Please present every line of text in the records as a numbered list, leaving out blank lines and the pictures.

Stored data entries
○ ○ ○ ○ ○ ○ ○
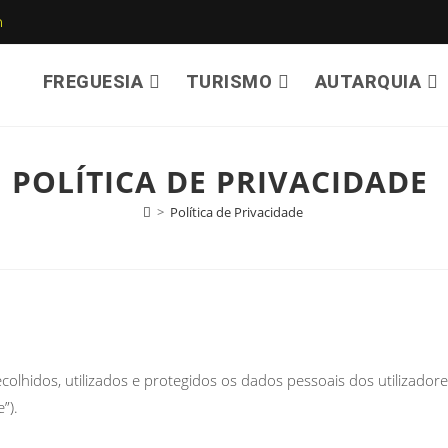
m
FREGUESIA
TURISMO
AUTARQUIA
POLÍTICA DE PRIVACIDADE
>
Política de Privacidade
colhidos, utilizados e protegidos os dados pessoais dos utilizador
e”).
○ ○ ○ ○ ○ ○ ○
## Task answer
1. m
2. FREGUESIA
3. TURISMO
4. AUTARQUIA
5. POLÍTICA DE PRIVACIDADE
6. >
7. Política de Privacidade
8. colhidos, utilizados e protegidos os dados pessoais dos utilizador
9. e”).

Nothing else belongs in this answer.